Analysis of Reward Formulation Based on Mean Arterial Pressure in Reinforcement Learning for Critically Ill Septic Patient

Cristian Drudi, Maximiliano Mollura, Riccardo Barbieri
Politecnico di Milano


Abstract

Aims: Optimal reward formulation in Reinforcement Learning (RL) is still uncertain. The aim of this study is to show that formulating a reward in RL for sepsis treatment using Mean Arterial Pressure (MAP) is a viable solution and can improve patient outcomes.

Methods: The data were extracted from the MIMIC-III database. Patient data from 20,496 intensive care unit (ICU) stays were modeled with two different Markov Decision Processes that differed in reward formulation. The Mortality Model had a reward function linked only to 90-day mortality, and the Target MAP Model had an additional reward component that penalized the RL agent if the patient's MAP fell below 65 mmHg.

Results: The Target MAP Model achieved the best results with a 95% lower bound (LB) of estimated policy value equal to 88.64 compared to 86.01 obtained from the Mortality Model despite having a more penalizing reward.
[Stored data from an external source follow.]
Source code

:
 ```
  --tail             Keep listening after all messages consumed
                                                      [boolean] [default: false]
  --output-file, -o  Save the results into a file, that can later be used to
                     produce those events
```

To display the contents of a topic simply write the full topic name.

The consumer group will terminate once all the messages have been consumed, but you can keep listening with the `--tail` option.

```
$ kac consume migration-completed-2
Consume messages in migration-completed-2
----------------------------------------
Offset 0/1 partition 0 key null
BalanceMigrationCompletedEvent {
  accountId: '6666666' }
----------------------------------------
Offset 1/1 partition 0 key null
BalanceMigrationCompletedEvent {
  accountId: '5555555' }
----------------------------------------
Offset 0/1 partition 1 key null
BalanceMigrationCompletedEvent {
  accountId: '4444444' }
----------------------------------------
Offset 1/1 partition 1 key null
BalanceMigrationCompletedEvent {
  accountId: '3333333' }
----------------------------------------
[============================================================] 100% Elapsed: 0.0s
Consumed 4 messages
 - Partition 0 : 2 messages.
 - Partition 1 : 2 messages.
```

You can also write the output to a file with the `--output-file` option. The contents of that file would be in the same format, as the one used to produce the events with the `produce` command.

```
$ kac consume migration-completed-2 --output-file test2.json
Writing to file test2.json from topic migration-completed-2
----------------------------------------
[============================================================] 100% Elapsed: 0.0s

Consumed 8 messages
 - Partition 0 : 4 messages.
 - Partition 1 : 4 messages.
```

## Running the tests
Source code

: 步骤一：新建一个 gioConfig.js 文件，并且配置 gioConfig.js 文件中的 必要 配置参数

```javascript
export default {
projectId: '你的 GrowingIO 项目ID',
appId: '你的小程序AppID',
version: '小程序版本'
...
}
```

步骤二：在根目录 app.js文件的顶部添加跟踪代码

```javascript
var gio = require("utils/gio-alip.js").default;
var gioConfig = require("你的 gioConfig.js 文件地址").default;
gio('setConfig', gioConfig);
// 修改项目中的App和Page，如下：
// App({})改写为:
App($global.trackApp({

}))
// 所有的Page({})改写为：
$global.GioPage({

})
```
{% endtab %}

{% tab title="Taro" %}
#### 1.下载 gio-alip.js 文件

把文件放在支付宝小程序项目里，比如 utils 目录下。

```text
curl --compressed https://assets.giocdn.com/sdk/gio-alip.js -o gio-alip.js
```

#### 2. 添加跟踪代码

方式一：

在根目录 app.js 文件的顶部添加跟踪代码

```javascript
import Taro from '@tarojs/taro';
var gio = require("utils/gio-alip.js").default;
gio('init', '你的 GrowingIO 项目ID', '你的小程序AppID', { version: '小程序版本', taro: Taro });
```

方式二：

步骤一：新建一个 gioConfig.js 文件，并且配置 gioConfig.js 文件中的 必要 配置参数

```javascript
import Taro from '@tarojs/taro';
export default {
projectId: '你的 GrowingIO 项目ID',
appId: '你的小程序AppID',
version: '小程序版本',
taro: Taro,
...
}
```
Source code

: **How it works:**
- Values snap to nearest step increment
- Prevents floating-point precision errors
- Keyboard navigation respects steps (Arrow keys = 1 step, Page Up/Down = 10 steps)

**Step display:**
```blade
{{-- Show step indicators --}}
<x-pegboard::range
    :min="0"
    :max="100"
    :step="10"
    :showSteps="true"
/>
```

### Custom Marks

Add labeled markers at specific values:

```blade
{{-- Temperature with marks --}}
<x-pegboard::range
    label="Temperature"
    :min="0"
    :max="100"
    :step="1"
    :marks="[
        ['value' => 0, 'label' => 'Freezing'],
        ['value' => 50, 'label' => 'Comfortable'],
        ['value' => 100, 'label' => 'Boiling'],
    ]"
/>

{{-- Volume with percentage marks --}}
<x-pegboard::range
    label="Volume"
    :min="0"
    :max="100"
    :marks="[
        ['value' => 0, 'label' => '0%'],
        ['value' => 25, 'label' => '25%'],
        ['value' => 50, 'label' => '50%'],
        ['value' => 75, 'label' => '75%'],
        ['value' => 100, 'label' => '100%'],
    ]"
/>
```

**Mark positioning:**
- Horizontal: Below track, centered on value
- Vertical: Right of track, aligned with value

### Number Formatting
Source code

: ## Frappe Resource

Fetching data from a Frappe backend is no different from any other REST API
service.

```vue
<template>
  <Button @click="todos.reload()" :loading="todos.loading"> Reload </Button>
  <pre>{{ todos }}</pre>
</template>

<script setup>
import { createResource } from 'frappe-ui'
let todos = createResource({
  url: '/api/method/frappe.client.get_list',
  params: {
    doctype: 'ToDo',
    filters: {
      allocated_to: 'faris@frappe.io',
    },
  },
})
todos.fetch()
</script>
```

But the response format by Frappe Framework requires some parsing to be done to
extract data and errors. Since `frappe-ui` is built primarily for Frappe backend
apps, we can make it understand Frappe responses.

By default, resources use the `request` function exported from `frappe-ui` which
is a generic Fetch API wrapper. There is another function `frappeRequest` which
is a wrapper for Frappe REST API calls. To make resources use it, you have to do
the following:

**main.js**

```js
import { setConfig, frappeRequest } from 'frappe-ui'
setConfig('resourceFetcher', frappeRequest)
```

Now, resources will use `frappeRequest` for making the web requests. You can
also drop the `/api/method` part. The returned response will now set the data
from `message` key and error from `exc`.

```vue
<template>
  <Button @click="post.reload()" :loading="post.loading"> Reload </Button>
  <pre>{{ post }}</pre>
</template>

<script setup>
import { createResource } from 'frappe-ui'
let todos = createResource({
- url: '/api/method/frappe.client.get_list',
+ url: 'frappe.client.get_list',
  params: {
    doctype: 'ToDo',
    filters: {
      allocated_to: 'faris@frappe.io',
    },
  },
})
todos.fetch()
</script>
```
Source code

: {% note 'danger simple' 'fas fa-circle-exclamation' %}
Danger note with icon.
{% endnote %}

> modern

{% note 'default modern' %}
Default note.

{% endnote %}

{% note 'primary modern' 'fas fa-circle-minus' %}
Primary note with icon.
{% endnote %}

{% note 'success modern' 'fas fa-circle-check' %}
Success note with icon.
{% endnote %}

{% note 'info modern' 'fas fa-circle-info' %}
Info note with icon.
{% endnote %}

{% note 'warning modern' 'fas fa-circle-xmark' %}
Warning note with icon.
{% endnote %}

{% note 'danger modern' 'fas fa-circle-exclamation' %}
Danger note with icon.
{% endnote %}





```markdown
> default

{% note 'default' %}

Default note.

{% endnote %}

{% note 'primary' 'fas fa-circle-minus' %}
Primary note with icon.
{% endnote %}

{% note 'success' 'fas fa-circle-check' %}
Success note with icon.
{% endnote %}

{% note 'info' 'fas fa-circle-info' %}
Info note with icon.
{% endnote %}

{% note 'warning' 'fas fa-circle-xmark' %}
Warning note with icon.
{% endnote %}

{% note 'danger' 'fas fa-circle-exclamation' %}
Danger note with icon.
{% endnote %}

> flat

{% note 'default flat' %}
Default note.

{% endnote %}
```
The Target MAP Model in hypotensive patients uses less intravenous fluids and resorts more often to aggressive dosages of vasopressors.

Conclusions: The results show that tying the reward to MAP is a viable approach, and the less sparse reward that comes with tying the reward to high temporal resolution cardiovascular features allows to evaluate single actions rather than the whole sequences of actions leading to the final outcome, allowing the RL agent to learn a better policy.